Written by: Jill Sorensen, Accountant

Last week, my husband and I took a vacation. During that time, we relied heavily on the use of Google Maps in order to get from one place to another. The thing is, we knew where we wanted to go, but since neither of us had driven there before, we needed some directions on how to get us to our destination. The directions provided helped us arrive at our destination due to a wonderful set of step by step directions that helped us find our way quickly, allowing us maximum time to enjoy ourselves.

 

The business world also has a GPS that helps us reach our destination, or achieve our goals. The GPS is called a budget. You decide where you want to go, and your budget gives you step by step instructions on how to get there. In order to better understand budgets, let’s go over some basic ideas of what a budget is, why your business should use one, and the basics of making a budget.

 

First, what exactly is a budget? A budget is simply a business plan for your money. Just like me on my vacation, you pick where you want your company to go, then create a step by step plan on how to get there. Most budgets are monthly, though some are annual.

 

Second, why use a budget?

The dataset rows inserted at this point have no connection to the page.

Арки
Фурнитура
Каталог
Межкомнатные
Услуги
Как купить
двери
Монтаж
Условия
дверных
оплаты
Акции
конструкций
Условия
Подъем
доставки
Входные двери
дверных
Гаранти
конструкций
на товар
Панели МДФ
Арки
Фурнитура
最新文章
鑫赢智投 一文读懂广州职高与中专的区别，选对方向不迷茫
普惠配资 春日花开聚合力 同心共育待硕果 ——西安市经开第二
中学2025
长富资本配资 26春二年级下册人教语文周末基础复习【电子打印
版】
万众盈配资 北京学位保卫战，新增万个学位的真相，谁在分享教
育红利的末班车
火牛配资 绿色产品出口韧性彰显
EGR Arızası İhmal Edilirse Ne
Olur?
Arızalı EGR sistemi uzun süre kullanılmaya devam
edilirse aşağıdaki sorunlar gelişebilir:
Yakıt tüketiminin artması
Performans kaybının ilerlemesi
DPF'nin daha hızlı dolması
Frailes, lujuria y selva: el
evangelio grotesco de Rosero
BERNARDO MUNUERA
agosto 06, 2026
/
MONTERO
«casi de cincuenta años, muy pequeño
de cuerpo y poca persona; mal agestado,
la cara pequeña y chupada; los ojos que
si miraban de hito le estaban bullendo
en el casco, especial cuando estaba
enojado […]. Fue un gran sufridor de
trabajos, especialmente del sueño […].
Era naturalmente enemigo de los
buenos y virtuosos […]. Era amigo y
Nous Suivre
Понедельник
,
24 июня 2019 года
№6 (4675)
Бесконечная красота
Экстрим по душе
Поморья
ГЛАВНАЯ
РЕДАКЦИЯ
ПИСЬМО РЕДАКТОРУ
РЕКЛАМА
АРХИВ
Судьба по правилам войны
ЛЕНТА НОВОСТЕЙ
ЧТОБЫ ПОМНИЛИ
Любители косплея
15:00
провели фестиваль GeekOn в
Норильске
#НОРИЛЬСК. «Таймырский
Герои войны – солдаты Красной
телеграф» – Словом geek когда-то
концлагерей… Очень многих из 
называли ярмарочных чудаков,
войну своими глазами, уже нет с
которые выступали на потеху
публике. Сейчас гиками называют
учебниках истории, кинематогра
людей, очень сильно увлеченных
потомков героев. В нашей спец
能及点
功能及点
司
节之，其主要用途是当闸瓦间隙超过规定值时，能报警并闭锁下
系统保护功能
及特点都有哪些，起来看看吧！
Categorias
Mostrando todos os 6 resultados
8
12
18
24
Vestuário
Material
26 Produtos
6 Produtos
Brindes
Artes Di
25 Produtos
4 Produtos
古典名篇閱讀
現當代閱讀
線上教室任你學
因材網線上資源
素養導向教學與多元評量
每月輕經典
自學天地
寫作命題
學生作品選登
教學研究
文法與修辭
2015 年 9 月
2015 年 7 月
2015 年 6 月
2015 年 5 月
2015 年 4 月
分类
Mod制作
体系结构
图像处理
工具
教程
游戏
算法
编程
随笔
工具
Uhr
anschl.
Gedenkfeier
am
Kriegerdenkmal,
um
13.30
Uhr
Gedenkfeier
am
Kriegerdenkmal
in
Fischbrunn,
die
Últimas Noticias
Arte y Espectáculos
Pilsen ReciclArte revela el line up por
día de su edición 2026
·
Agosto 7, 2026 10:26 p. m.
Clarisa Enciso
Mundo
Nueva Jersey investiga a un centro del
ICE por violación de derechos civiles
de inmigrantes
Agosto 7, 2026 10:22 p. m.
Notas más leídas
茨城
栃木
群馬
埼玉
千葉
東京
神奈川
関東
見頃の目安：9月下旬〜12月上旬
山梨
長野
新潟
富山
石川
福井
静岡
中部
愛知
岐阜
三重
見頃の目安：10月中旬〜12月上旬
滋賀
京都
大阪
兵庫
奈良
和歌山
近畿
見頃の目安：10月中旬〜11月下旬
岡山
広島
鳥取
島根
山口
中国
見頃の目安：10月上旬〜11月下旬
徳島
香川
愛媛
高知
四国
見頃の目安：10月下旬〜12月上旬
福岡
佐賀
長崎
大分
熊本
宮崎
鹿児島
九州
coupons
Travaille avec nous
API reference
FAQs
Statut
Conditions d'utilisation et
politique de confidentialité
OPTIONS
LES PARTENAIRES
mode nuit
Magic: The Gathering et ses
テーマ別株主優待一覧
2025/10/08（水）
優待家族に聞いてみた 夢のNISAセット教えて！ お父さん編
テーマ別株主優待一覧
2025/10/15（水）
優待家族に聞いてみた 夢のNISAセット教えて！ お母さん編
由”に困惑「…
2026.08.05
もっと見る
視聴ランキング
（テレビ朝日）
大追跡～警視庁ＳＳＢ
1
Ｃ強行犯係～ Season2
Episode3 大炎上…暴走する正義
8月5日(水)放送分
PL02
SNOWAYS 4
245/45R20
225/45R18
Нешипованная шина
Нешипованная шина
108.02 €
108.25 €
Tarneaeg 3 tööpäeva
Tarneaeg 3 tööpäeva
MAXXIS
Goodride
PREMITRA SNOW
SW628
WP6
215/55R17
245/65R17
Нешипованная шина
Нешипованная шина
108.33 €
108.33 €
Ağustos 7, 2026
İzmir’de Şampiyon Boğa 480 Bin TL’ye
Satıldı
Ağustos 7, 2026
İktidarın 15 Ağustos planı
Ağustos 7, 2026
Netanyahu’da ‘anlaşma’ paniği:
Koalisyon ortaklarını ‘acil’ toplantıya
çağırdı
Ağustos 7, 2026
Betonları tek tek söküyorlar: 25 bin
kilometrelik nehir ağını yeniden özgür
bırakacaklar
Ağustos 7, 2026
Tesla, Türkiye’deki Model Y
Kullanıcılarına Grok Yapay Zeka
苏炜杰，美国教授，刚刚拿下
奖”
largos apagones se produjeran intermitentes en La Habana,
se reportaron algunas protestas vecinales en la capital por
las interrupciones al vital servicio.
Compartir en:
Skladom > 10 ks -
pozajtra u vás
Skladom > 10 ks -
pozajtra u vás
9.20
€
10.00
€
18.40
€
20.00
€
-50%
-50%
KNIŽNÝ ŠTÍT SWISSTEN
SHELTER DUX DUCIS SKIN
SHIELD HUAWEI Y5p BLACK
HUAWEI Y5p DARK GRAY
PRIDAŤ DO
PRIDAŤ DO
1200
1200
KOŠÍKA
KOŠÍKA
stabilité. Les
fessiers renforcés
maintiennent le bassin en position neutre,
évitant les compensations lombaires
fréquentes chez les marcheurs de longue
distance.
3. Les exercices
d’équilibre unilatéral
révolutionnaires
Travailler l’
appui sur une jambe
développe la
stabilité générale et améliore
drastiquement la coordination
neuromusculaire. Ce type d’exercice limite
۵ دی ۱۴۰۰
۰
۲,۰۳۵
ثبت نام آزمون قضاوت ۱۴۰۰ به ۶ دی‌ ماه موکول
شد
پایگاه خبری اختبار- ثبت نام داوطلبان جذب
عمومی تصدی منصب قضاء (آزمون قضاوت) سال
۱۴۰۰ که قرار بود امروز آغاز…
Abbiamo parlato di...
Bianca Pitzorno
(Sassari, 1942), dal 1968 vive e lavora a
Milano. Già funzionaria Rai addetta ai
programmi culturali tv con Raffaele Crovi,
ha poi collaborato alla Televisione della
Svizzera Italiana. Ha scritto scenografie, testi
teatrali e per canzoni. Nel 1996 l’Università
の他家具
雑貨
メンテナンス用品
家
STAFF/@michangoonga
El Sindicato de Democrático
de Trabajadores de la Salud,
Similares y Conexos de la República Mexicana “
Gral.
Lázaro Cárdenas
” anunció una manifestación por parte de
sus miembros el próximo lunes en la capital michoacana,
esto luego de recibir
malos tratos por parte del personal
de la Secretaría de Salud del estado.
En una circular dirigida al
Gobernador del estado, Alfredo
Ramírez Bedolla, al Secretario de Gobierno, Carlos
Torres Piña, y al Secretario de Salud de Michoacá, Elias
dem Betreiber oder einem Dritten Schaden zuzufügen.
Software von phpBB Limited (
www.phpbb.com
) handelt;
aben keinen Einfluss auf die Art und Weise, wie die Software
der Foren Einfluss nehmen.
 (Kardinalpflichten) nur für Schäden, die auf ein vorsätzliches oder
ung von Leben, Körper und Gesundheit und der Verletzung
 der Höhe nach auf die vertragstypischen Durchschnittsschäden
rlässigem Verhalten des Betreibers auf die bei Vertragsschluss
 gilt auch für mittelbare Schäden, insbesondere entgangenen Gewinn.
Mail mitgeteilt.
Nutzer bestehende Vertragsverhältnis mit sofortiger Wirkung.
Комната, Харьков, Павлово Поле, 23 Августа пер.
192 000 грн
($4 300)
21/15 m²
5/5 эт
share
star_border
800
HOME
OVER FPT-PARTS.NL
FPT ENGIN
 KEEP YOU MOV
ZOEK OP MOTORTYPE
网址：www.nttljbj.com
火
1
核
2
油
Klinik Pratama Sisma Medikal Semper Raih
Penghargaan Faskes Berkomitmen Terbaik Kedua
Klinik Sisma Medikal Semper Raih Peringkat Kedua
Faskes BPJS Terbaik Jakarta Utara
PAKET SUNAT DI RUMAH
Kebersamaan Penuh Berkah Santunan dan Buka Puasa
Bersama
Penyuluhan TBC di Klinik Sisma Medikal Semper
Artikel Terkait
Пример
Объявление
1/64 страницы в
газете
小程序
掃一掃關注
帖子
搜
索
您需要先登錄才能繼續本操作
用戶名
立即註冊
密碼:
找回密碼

Have you ever heard the phrase “If you fail to plan, you plan to fail?” Imagine, if you will, our trip without our GPS. With few road signs and no knowledge of local landmarks, we could have ended up on the opposite side of the country from our intended destination. Essentially, our vacation could have been a complete failure. Similarly, your business can end up going the opposite directions from your intended goals without a specific budget of step by step directions on how to reach them.

 

Now that we know what a budget is, and why we need one, let’s go over a few details of how to make a budget. There are many templates and some software that can help you do this, but these are the essential steps.

 

  1. List all sources of income for your business. It is a good idea to do this on a monthly basis. Such sources may include product sales, rental income, and/or service income.
  2. List all your overhead, or fixed, expenses. These are things you would pay for monthly, such as rent, salaries, utilities, insurance, and subscriptions. Anything that you would pay the same price for each month.
  3. List all of your variable expenses-things that may change in price, or you don’t buy frequently. Some examples are: commissions, advertising costs, contractor wages, and transportation or travel costs.
  4. List all of your one-time purchases. Keep in mind that these will change month-to-month. So it could be something like a new table for the office or a replacement computer.
  5. Determine your projected profit. Do the math and subtract your expenses from your income. This helps you see how much money you have left over or if your expenses need to be adjusted.
  6. Record income and expenses as they occur, and make necessary adjustments as needed. Remember, the budget can be flexible. So don’t hesitate to update your plan in the middle of the month if you need to. We all know things come up from time to time.

 

The last thing to do now, is reap the benefits of your budget. There are so many, but a few specific benefits include: knowing how much cash you have on hand, maintaining control over your money, informed decision making, advance planning for big purchases, minimization of risks, and early identification of destructive spending. Further, with such detailed guidance for your business, you too can feel free to “enjoy the ride” knowing that you have step-by-step directions to help you obtain your business goals.